Für den weiteren Umgang mit dem umstrittenen Social-Media-Portal Tiktok plädiert Hessens Landesregierung für eine koordinierte Position von Bund und Ländern. «Die kritischen Fragen, die sich im Zusammenhang mit der Nutzung und dem Betrieb von Tiktok-Accounts ergeben, stellen sich grundsätzlich für alle 16 Landesregierungen sowie die Bundesregierung gleichermaßen», erläuterte der Chef der Staatskanzlei, Benedikt Kuhn, in Wiesbaden auf eine parlamentarische Anfrage der FDP-Landtagsfraktion.
Zum weiteren Umgang mit Tiktok halte die Landesregierung ein abgestimmtes Vorgehen zwischen Bund und Ländern sowie auf Bundes- und EU-Ebene für sinnvoll. «Die Landesregierung befindet sich dazu mit den zuvor genannten Akteuren im Austausch», ergänzte Kuhn.
Landesregierung ohne eigene Tiktok-Accounts
Sowohl die Staatskanzlei als auch die Ministerien in Hessen hätten auf Tiktok keine eigenen Accounts, teilte Kuhn mit. «Die Landesregierung informiert auf einer Vielzahl von anderen Kanälen entsprechend ihres verfassungsrechtlichen Auftrags fortlaufend über ihre Arbeit.» Aufgrund dieser breiten Informationsinfrastruktur wäre die Landesregierung von einem Tiktok-Verbot nicht direkt betroffen.

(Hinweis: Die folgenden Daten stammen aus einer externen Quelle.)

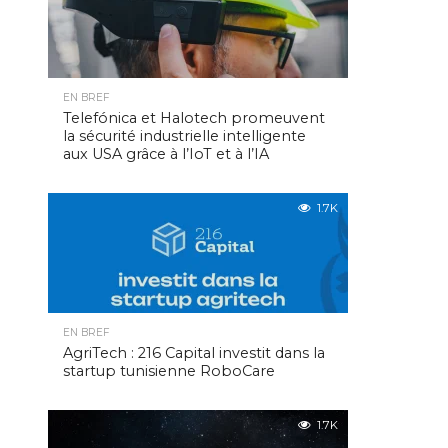
EN BREF
Telefónica et Halotech promeuvent
la sécurité industrielle intelligente
aux USA grâce à l’IoT et à l’IA
1.7K
EN BREF
AgriTech : 216 Capital investit dans la
startup tunisienne RoboCare
1.7K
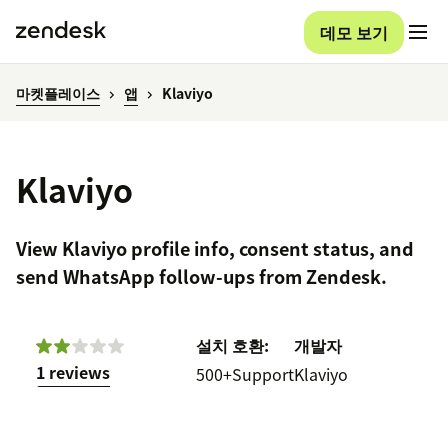
데모 보기
마켓플레이스
앱
Klaviyo
Klaviyo
View Klaviyo profile info, consent status, and
send WhatsApp follow-ups from Zendesk.
설치
호환:
개발자
1 reviews
500+
Support
Klaviyo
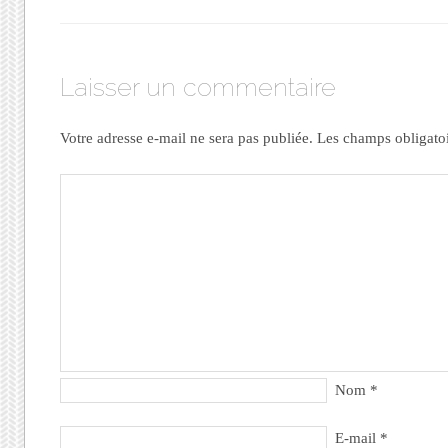
Laisser un commentaire
Votre adresse e-mail ne sera pas publiée.
Les champs obligato
Nom
*
E-mail
*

Im April war ein US-Gesetz in Kraft getreten, das einen Eigentümerwechsel bei der Kurzvideo-App erzwingen soll. Damit droht Tiktok die Verbannung aus amerikanischen App-Stores, falls die App in einem Jahr noch im Besitz des in China ansässigen Bytedance-Konzerns sein sollte. Zur Begründung wird auf das Risiko verwiesen, dass China sich Zugriff auf Daten verschaffen und politischen Einfluss ausüben könnte. Tiktok ist gegen das Gesetz vor Gericht gezogen. Das Unternehmen erklärte, zu 60 Prozent im Besitz westlicher Investoren zu sein und den Firmensitz auf den Caymaninseln in der Karibik zu haben.
Verfassungsschützer warnen vor Datenklau
In den vergangenen Monaten sind immer mehr Politikerinnen und Politiker auf Tiktok aufgetaucht, auch Bundeskanzler Olaf Scholz (SPD) ist dort aktiv. Thüringens Verfassungschef Stephan Kramer hatte gewarnt: «Tiktok funktioniert wie ein Trojaner.» Es lese Kontakte aus dem Adressbuch der Nutzer aus und könne Eingaben auf der Tastatur mitlesen.
Wie die hessische Staatskanzlei weiter mitteilte, hatte Hessens Finanzministerium aufgrund der verschärften Situation auf dem Arbeitsmarkt in jüngster Vergangenheit Werbeanzeigen auf Tiktok schalten lassen. Auch das Kultusministerium habe 2023 zur Gewinnung von Nachwuchslehrkräften in Zusammenarbeit mit einer Marketingagentur Werbezeiten bei vier Influencerinnen und Influencern gebucht, die auch über Tiktok aktiv waren.